И только уже дома Николай Федорович сообразил, что этот ни с того ни с сего вспыхнувший спор о логике счастья начался не с табельщицы и не с троллейбуса, а раньше, утром, дома. Началось со стихов, нечетких и странных, услышанных по радио, — о вечности и абсолютном нуле. Стихи вспомнились разом, будто дождались своей очереди:
— Наша измученная земля
Заработала у вечности,
Чтобы счастье отсчитывалось
От бесконечности,
А не от абсолютного нуля!
Николай Федорович походил по комнате, повторяя вслух слова, как бы немного нескладные, но хорошие именно этой своей нескладной складностью и внезапной простотой. Потом он пошел на кухню и достал из шкафа пачку вермишели. Вода на газе закипела быстро.
— Завтра доспорим, — решил Николай Федорович, засыпая вермишель в кипяток. — Вдвоем лучше получится.
Он покруче, как любил с детства, посолил воду и сел за кухонный стол планировать свой завтрашний день в цехе.
Старая дева
В картинной галерее некоторые посетители держат себя так, будто выложили за входной билет не тридцать копеек, а полную зарплату за два месяца — со всеми премиями, коэффициентами и надбавками за вредность.
— Не греет меня, — услышал я сзади свистящий шепот. — Вот не согревает и баста! Деньги дерут, а толку?..
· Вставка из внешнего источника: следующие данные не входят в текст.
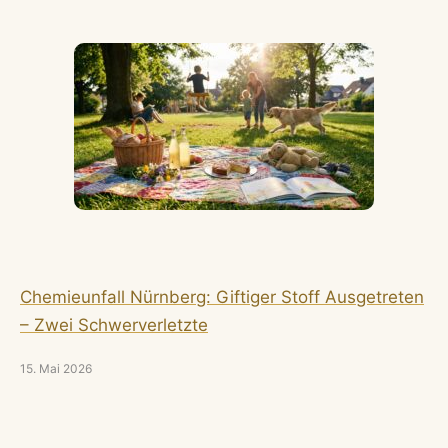
Chemieunfall Nürnberg: Giftiger Stoff Ausgetreten
– Zwei Schwerverletzte
15. Mai 2026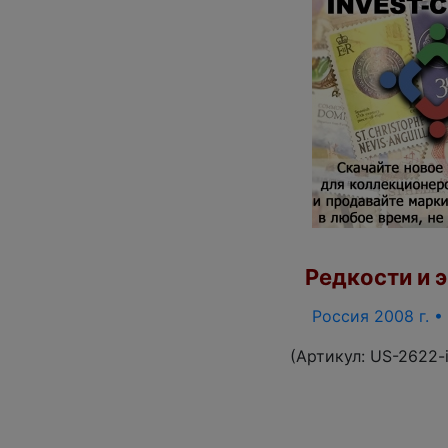
Редкости и э
Россия 2008 г. •
(Артикул:
US-2622-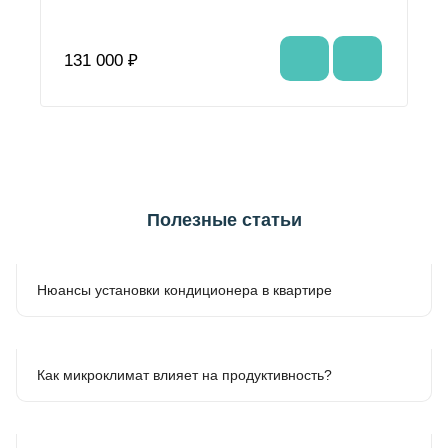
131 000 ₽
Полезные статьи
Нюансы установки кондиционера в квартире
Как микроклимат влияет на продуктивность?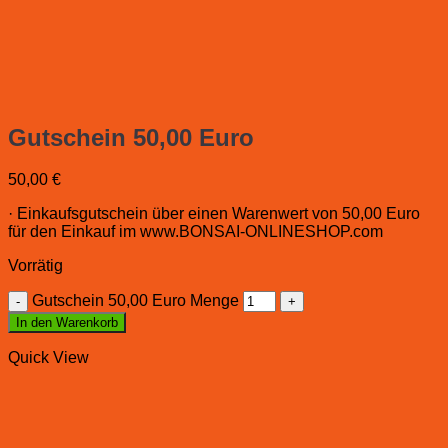
Gutschein 50,00 Euro
50,00
€
· Einkaufsgutschein über einen Warenwert von 50,00 Euro
für den Einkauf im www.BONSAI-ONLINESHOP.com
Vorrätig
Gutschein 50,00 Euro Menge
In den Warenkorb
Quick View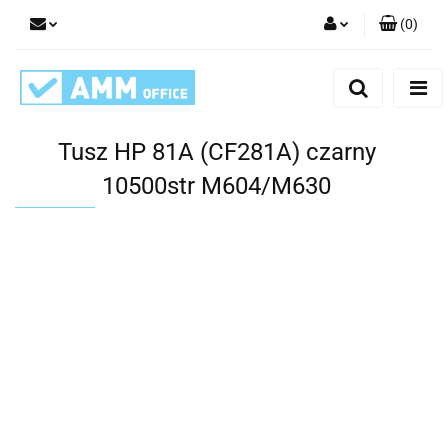
(
0
)
Zaloguj się
Zarejestruj się
Dodaj zgłoszenie
Tusz HP 81A (CF281A) czarny
10500str M604/M630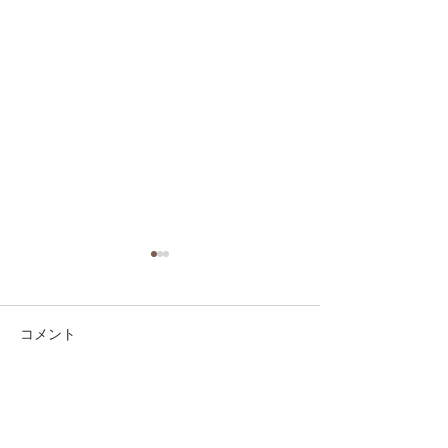
コメント
コメントを追加…
第41回日本クラブユース
第41回日本クラ
サッカー選手権（U-15）
サッカー選手権（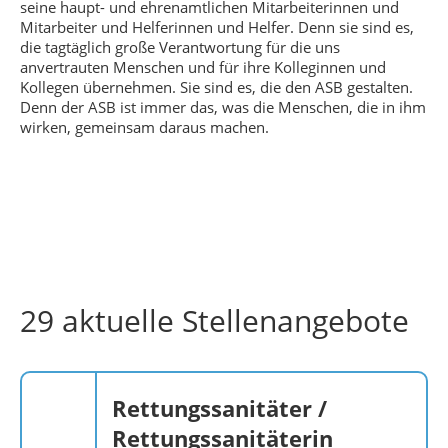
seine haupt- und ehrenamtlichen Mitarbeiterinnen und
Mitarbeiter und Helferinnen und Helfer. Denn sie sind es,
die tagtäglich große Verantwortung für die uns
anvertrauten Menschen und für ihre Kolleginnen und
Kollegen übernehmen. Sie sind es, die den ASB gestalten.
Denn der ASB ist immer das, was die Menschen, die in ihm
wirken, gemeinsam daraus machen.
29 aktuelle Stellenangebote
Rettungssanitäter /
Rettungssanitäterin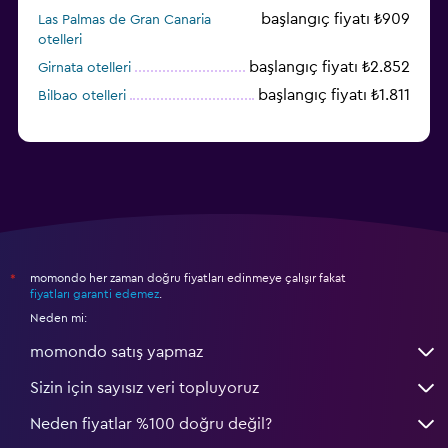
başlangıç fiyatı ₺909
Las Palmas de Gran Canaria
otelleri
başlangıç fiyatı ₺2.852
Girnata otelleri
başlangıç fiyatı ₺1.811
Bilbao otelleri
momondo her zaman doğru fiyatları edinmeye çalışır fakat
*
fiyatları garanti edemez
.
Neden mi:
momondo satış yapmaz
Sizin için sayısız veri topluyoruz
Neden fiyatlar %100 doğru değil?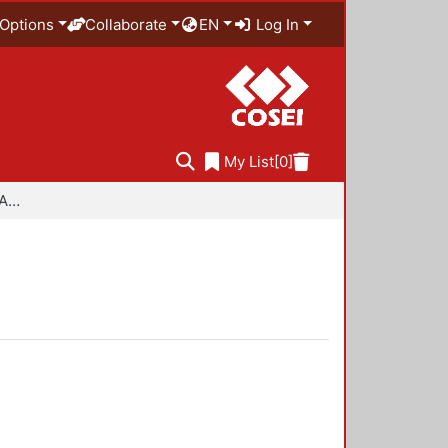
Options
Collaborate
EN
Log In
My List
[0]
Especialidad en Diseño Ambiental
Я оглянулся. Средних лет посетитель глядел на картину брезгливо и с опаской, словно ему пытались всучить ее в подворотне за трешку.
— Не греет!
Все люди по-своему интересны. Но всегда был особенно любопытен мне тип мужчин, похожих на старых дев. «Где он обзавелся такими тонкими поджатыми губами? — подумал я. — Откуда эти манеры классной дамы? И вообще, отчего у него такой вид, точно приходится ночевать в холодильнике?»
Поэтому я не промолчал, а заметил рассеянно:
— Не греет? Отчего же, не скажите. Дует немного по ногам, это есть. Но отопление уже включено, я проверял…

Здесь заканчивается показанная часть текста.